[Stored entries]
-*-

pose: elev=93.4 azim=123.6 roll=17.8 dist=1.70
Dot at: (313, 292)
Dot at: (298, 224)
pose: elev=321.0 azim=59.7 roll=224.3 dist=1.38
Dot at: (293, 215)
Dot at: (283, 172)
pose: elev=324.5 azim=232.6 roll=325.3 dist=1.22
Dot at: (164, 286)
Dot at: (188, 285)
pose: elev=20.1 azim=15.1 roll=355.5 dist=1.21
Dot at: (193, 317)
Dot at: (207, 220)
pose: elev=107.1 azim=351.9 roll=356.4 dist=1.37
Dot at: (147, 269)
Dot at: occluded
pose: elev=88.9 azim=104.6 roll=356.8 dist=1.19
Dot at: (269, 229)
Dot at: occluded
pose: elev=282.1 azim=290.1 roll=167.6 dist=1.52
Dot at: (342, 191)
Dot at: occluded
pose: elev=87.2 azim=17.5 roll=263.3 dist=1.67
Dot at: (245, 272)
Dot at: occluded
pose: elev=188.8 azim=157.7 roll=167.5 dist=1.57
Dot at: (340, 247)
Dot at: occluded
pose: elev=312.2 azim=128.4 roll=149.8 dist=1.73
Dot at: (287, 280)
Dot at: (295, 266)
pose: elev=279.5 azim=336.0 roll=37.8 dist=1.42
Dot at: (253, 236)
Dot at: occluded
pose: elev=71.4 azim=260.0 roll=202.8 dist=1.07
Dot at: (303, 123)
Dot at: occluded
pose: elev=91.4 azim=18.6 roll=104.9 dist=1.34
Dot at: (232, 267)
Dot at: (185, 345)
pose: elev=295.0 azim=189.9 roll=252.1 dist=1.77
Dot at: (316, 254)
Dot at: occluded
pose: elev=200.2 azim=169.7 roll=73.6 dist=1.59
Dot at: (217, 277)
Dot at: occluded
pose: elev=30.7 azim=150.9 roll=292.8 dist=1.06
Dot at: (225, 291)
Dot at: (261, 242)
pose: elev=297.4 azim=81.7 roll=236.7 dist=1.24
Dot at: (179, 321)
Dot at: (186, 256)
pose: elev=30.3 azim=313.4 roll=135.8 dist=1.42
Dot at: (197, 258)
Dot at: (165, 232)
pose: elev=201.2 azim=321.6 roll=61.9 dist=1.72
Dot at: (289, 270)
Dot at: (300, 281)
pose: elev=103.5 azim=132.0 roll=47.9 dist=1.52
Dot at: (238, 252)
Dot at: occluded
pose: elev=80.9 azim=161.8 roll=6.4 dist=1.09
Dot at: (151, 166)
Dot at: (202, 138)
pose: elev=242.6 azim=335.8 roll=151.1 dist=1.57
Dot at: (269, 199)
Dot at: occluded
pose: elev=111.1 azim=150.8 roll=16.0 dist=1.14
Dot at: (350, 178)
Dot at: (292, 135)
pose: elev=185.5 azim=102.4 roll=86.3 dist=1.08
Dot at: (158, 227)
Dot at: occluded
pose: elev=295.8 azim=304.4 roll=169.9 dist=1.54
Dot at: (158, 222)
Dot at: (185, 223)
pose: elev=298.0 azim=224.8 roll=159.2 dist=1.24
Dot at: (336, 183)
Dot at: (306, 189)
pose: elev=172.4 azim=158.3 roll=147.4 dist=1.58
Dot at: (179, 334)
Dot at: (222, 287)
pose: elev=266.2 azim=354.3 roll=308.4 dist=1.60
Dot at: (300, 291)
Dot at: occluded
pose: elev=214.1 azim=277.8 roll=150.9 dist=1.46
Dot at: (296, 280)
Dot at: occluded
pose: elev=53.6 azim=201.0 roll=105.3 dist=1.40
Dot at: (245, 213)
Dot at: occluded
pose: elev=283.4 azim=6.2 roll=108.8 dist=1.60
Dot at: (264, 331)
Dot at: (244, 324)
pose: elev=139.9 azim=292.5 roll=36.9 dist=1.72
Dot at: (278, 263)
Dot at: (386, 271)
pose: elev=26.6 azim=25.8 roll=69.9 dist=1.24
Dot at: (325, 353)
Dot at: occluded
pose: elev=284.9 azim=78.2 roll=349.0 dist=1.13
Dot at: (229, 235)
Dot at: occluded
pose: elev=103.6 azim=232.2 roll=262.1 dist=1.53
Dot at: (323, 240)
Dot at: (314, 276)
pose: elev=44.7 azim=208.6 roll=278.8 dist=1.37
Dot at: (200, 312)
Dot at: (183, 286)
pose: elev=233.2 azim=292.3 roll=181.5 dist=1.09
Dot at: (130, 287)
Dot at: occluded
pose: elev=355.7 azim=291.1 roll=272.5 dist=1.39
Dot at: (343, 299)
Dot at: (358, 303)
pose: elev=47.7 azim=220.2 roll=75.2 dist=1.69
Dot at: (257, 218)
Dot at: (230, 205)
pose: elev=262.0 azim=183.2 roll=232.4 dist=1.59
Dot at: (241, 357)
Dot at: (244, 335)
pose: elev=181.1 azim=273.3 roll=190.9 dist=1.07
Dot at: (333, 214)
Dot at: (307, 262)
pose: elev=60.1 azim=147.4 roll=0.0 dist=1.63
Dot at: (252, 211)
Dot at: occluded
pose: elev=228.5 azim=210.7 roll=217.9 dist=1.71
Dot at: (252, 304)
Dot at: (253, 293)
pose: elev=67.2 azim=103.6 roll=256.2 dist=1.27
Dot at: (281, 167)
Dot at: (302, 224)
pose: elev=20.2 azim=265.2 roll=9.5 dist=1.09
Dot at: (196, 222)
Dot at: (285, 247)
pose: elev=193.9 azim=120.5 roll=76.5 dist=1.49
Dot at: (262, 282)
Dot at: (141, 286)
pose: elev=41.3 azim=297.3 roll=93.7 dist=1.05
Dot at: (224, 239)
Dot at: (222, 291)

-*-

## Problem requirements
Rewrite the records above, renaming "dist" to "distance" wherever it occurs and leaving everything else unchanged.

## Worked solution
pose: elev=93.4 azim=123.6 roll=17.8 distance=1.70
Dot at: (313, 292)
Dot at: (298, 224)
pose: elev=321.0 azim=59.7 roll=224.3 distance=1.38
Dot at: (293, 215)
Dot at: (283, 172)
pose: elev=324.5 azim=232.6 roll=325.3 distance=1.22
Dot at: (164, 286)
Dot at: (188, 285)
pose: elev=20.1 azim=15.1 roll=355.5 distance=1.21
Dot at: (193, 317)
Dot at: (207, 220)
pose: elev=107.1 azim=351.9 roll=356.4 distance=1.37
Dot at: (147, 269)
Dot at: occluded
pose: elev=88.9 azim=104.6 roll=356.8 distance=1.19
Dot at: (269, 229)
Dot at: occluded
pose: elev=282.1 azim=290.1 roll=167.6 distance=1.52
Dot at: (342, 191)
Dot at: occluded
pose: elev=87.2 azim=17.5 roll=263.3 distance=1.67
Dot at: (245, 272)
Dot at: occluded
pose: elev=188.8 azim=157.7 roll=167.5 distance=1.57
Dot at: (340, 247)
Dot at: occluded
pose: elev=312.2 azim=128.4 roll=149.8 distance=1.73
Dot at: (287, 280)
Dot at: (295, 266)
pose: elev=279.5 azim=336.0 roll=37.8 distance=1.42
Dot at: (253, 236)
Dot at: occluded
pose: elev=71.4 azim=260.0 roll=202.8 distance=1.07
Dot at: (303, 123)
Dot at: occluded
pose: elev=91.4 azim=18.6 roll=104.9 distance=1.34
Dot at: (232, 267)
Dot at: (185, 345)
pose: elev=295.0 azim=189.9 roll=252.1 distance=1.77
Dot at: (316, 254)
Dot at: occluded
pose: elev=200.2 azim=169.7 roll=73.6 distance=1.59
Dot at: (217, 277)
Dot at: occluded
pose: elev=30.7 azim=150.9 roll=292.8 distance=1.06
Dot at: (225, 291)
Dot at: (261, 242)
pose: elev=297.4 azim=81.7 roll=236.7 distance=1.24
Dot at: (179, 321)
Dot at: (186, 256)
pose: elev=30.3 azim=313.4 roll=135.8 distance=1.42
Dot at: (197, 258)
Dot at: (165, 232)
pose: elev=201.2 azim=321.6 roll=61.9 distance=1.72
Dot at: (289, 270)
Dot at: (300, 281)
pose: elev=103.5 azim=132.0 roll=47.9 distance=1.52
Dot at: (238, 252)
Dot at: occluded
pose: elev=80.9 azim=161.8 roll=6.4 distance=1.09
Dot at: (151, 166)
Dot at: (202, 138)
pose: elev=242.6 azim=335.8 roll=151.1 distance=1.57
Dot at: (269, 199)
Dot at: occluded
pose: elev=111.1 azim=150.8 roll=16.0 distance=1.14
Dot at: (350, 178)
Dot at: (292, 135)
pose: elev=185.5 azim=102.4 roll=86.3 distance=1.08
Dot at: (158, 227)
Dot at: occluded
pose: elev=295.8 azim=304.4 roll=169.9 distance=1.54
Dot at: (158, 222)
Dot at: (185, 223)
pose: elev=298.0 azim=224.8 roll=159.2 distance=1.24
Dot at: (336, 183)
Dot at: (306, 189)
pose: elev=172.4 azim=158.3 roll=147.4 distance=1.58
Dot at: (179, 334)
Dot at: (222, 287)
pose: elev=266.2 azim=354.3 roll=308.4 distance=1.60
Dot at: (300, 291)
Dot at: occluded
pose: elev=214.1 azim=277.8 roll=150.9 distance=1.46
Dot at: (296, 280)
Dot at: occluded
pose: elev=53.6 azim=201.0 roll=105.3 distance=1.40
Dot at: (245, 213)
Dot at: occluded
pose: elev=283.4 azim=6.2 roll=108.8 distance=1.60
Dot at: (264, 331)
Dot at: (244, 324)
pose: elev=139.9 azim=292.5 roll=36.9 distance=1.72
Dot at: (278, 263)
Dot at: (386, 271)
pose: elev=26.6 azim=25.8 roll=69.9 distance=1.24
Dot at: (325, 353)
Dot at: occluded
pose: elev=284.9 azim=78.2 roll=349.0 distance=1.13
Dot at: (229, 235)
Dot at: occluded
pose: elev=103.6 azim=232.2 roll=262.1 distance=1.53
Dot at: (323, 240)
Dot at: (314, 276)
pose: elev=44.7 azim=208.6 roll=278.8 distance=1.37
Dot at: (200, 312)
Dot at: (183, 286)
pose: elev=233.2 azim=292.3 roll=181.5 distance=1.09
Dot at: (130, 287)
Dot at: occluded
pose: elev=355.7 azim=291.1 roll=272.5 distance=1.39
Dot at: (343, 299)
Dot at: (358, 303)
pose: elev=47.7 azim=220.2 roll=75.2 distance=1.69
Dot at: (257, 218)
Dot at: (230, 205)
pose: elev=262.0 azim=183.2 roll=232.4 distance=1.59
Dot at: (241, 357)
Dot at: (244, 335)
pose: elev=181.1 azim=273.3 roll=190.9 distance=1.07
Dot at: (333, 214)
Dot at: (307, 262)
pose: elev=60.1 azim=147.4 roll=0.0 distance=1.63
Dot at: (252, 211)
Dot at: occluded
pose: elev=228.5 azim=210.7 roll=217.9 distance=1.71
Dot at: (252, 304)
Dot at: (253, 293)
pose: elev=67.2 azim=103.6 roll=256.2 distance=1.27
Dot at: (281, 167)
Dot at: (302, 224)
pose: elev=20.2 azim=265.2 roll=9.5 distance=1.09
Dot at: (196, 222)
Dot at: (285, 247)
pose: elev=193.9 azim=120.5 roll=76.5 distance=1.49
Dot at: (262, 282)
Dot at: (141, 286)
pose: elev=41.3 azim=297.3 roll=93.7 distance=1.05
Dot at: (224, 239)
Dot at: (222, 291)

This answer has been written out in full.